The task: Reproduce the part of the listing that opens with the line containing "Lines per view: lens" and closes with the line containing "0.002987, 0.003708, 0.527706]]", substituting "Precision" for every occurrence of "Decimals" and leaving everything else unchanged. Omit the pictures from your answer.

======== Listed records

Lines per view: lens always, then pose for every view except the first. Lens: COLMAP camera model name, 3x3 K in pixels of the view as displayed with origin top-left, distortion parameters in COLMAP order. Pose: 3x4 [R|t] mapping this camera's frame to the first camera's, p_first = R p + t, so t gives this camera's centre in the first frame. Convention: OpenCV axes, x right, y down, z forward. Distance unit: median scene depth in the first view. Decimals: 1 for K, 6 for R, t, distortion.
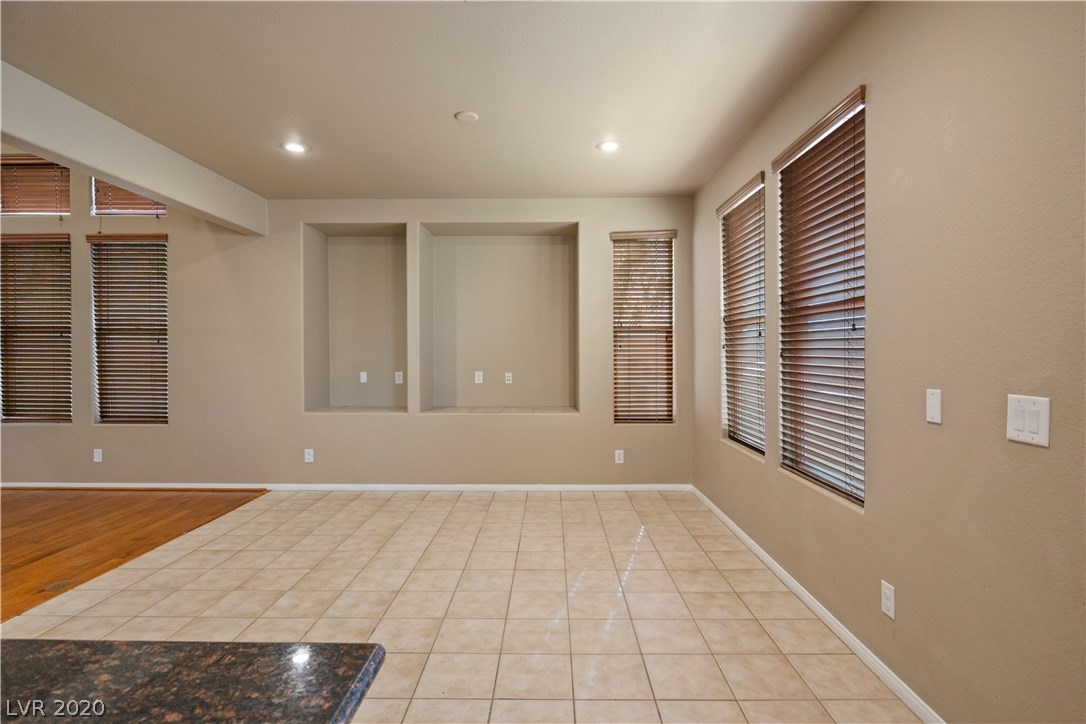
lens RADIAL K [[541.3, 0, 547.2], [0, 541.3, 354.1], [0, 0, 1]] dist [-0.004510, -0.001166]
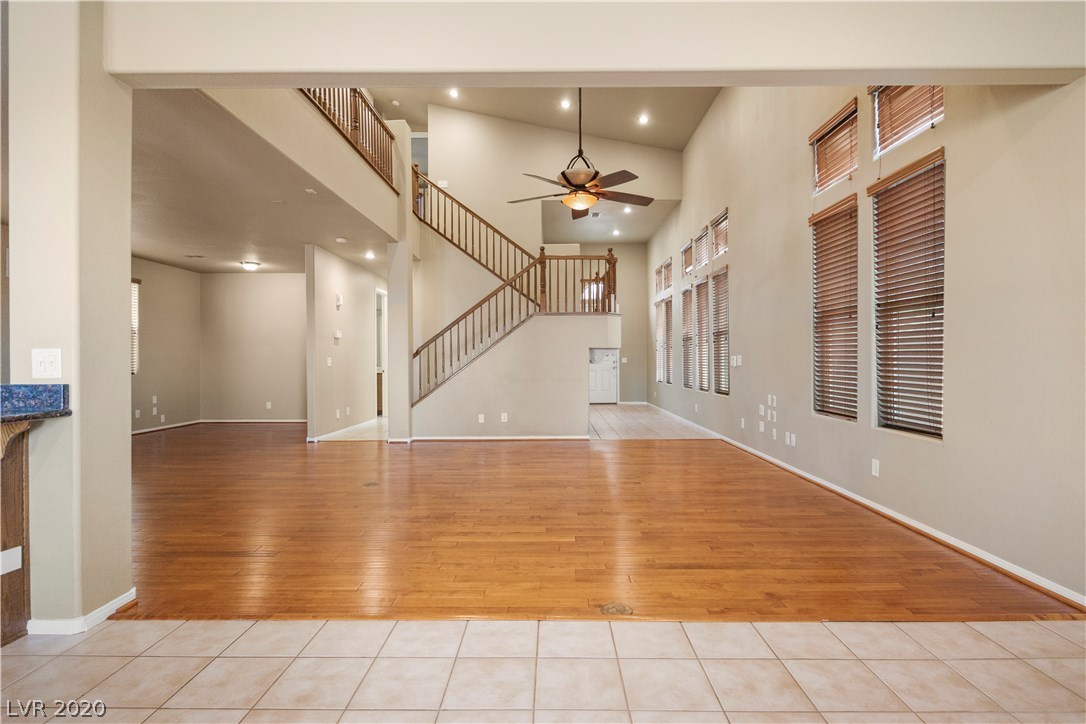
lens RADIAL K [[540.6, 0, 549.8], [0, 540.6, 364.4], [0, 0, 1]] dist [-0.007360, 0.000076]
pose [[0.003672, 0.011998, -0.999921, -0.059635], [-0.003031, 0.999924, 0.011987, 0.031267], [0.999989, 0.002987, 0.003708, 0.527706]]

================
======== Listed records

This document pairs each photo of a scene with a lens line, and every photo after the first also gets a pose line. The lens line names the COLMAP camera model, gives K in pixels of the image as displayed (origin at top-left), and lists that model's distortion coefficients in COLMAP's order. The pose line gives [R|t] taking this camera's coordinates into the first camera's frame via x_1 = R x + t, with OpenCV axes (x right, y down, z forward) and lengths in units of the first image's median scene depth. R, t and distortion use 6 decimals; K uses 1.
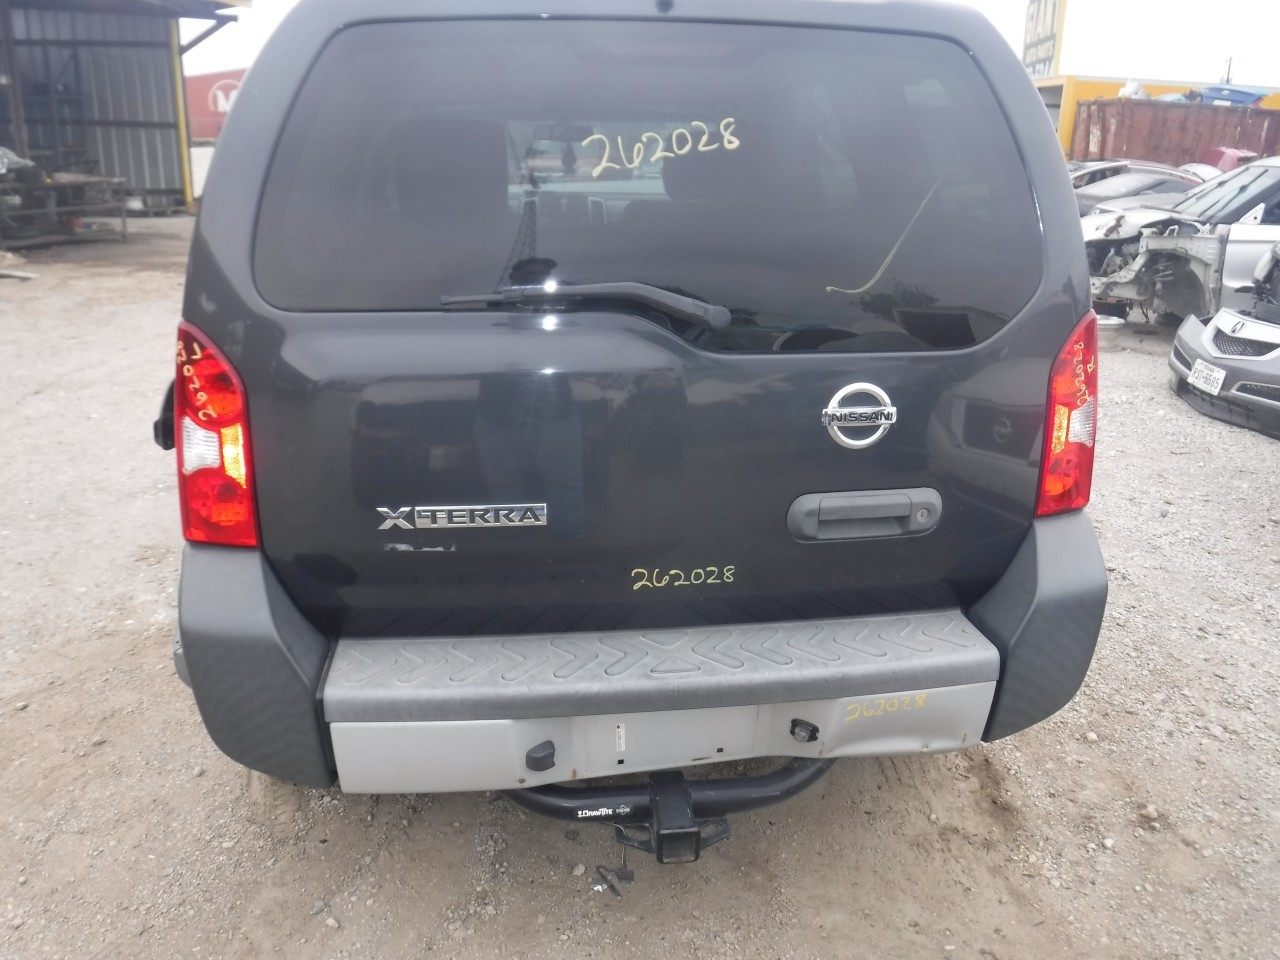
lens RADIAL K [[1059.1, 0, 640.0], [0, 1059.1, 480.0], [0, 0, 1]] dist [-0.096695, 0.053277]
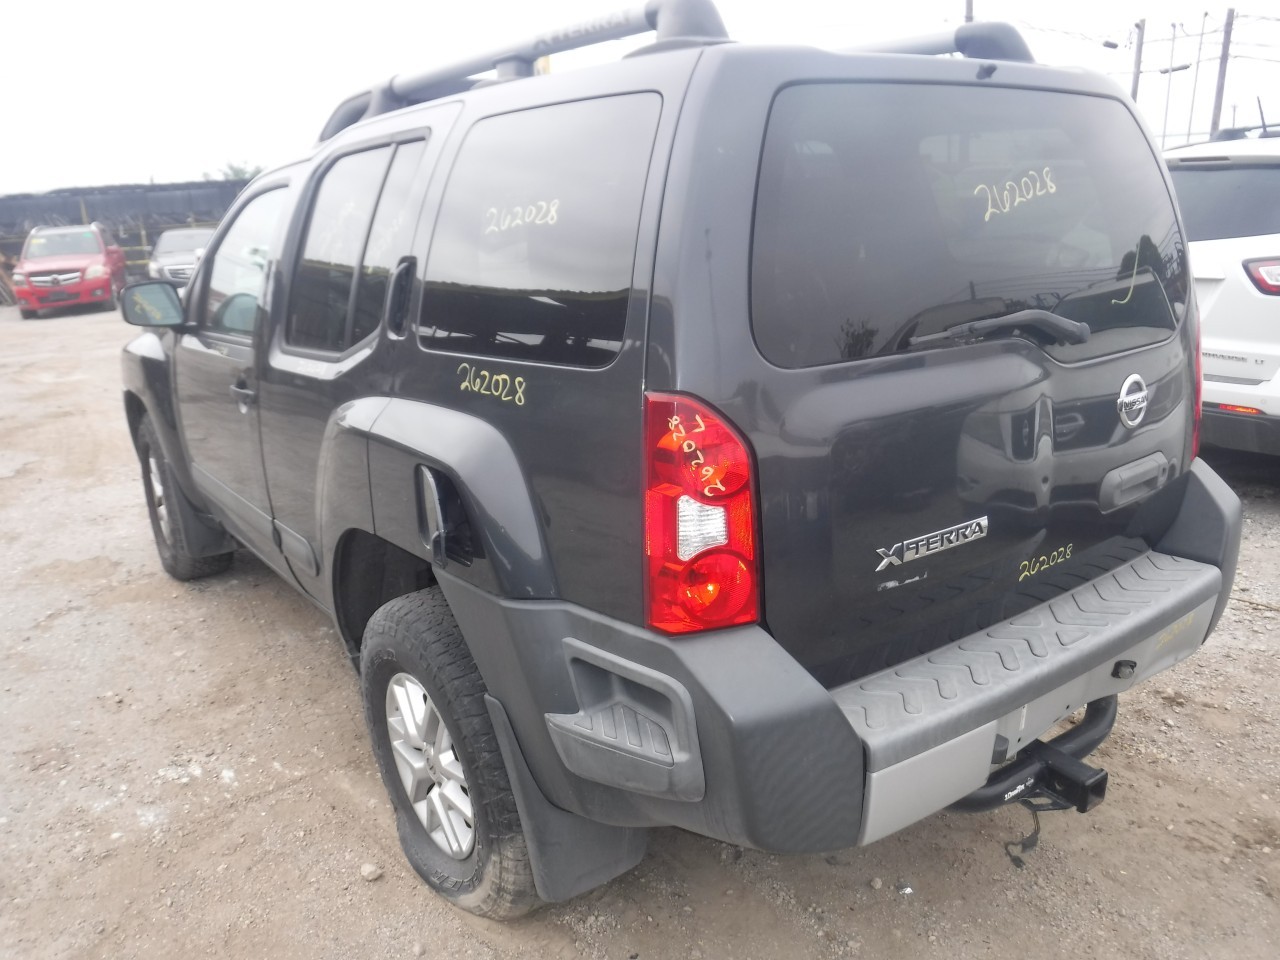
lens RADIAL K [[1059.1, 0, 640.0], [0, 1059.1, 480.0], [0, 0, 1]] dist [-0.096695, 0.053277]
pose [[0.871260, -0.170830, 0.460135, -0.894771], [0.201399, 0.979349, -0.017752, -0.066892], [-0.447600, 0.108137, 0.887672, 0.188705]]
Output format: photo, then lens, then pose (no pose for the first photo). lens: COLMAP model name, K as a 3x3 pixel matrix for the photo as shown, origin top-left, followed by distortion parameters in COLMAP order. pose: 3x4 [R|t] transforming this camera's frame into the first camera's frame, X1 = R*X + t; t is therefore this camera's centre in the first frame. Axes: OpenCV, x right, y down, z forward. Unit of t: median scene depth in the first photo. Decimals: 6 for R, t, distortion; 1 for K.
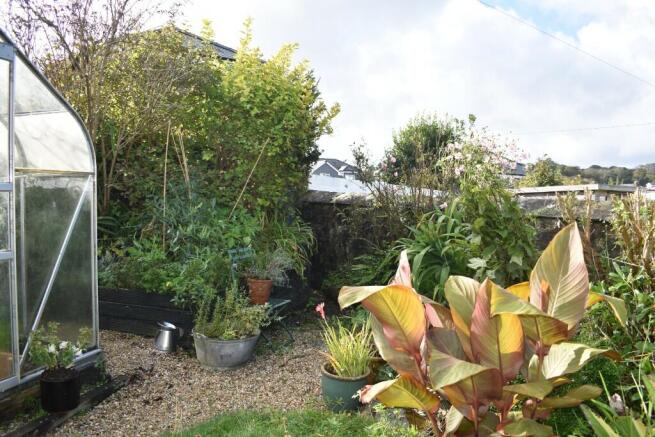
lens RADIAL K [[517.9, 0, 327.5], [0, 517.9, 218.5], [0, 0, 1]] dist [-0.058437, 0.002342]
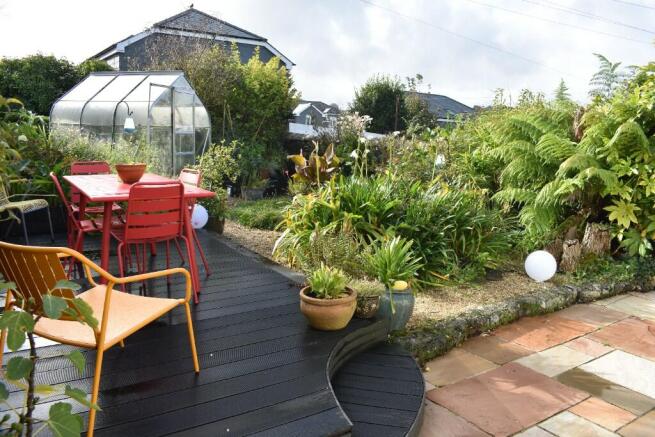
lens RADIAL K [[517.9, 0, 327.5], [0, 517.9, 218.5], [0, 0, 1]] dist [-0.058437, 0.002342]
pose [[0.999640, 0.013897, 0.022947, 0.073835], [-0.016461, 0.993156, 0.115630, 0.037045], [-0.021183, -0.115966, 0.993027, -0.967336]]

================
======== Listed records

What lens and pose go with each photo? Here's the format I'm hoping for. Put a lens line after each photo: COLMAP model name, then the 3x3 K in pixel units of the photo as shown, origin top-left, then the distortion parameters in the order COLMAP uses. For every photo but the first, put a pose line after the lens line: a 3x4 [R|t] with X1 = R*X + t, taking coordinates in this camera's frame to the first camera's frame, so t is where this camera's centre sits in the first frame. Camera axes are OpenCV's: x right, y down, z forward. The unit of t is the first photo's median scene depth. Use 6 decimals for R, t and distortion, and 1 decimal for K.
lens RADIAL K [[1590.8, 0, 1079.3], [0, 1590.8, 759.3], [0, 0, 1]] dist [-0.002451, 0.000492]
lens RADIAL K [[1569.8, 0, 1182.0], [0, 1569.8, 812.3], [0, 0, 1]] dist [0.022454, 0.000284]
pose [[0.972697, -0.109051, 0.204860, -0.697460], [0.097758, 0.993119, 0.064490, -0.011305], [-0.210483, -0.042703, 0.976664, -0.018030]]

================

Answer for this exercise:
Lines per view: lens always, then pose for every view except the first. Lens: COLMAP camera model name, 3x3 K in pixels of the view as displayed with origin top-left, distortion parameters in COLMAP order. Pose: 3x4 [R|t] mapping this camera's frame to the first camera's, p_first = R p + t, so t gives this camera's centre in the first frame. Convention: OpenCV axes, x right, y down, z forward. Distance unit: median scene depth in the first view. Precision: 1 for K, 6 for R, t, distortion.
lens RADIAL K [[541.3, 0, 547.2], [0, 541.3, 354.1], [0, 0, 1]] dist [-0.004510, -0.001166]
lens RADIAL K [[540.6, 0, 549.8], [0, 540.6, 364.4], [0, 0, 1]] dist [-0.007360, 0.000076]
pose [[0.003672, 0.011998, -0.999921, -0.059635], [-0.003031, 0.999924, 0.011987, 0.031267], [0.999989, 0.002987, 0.003708, 0.527706]]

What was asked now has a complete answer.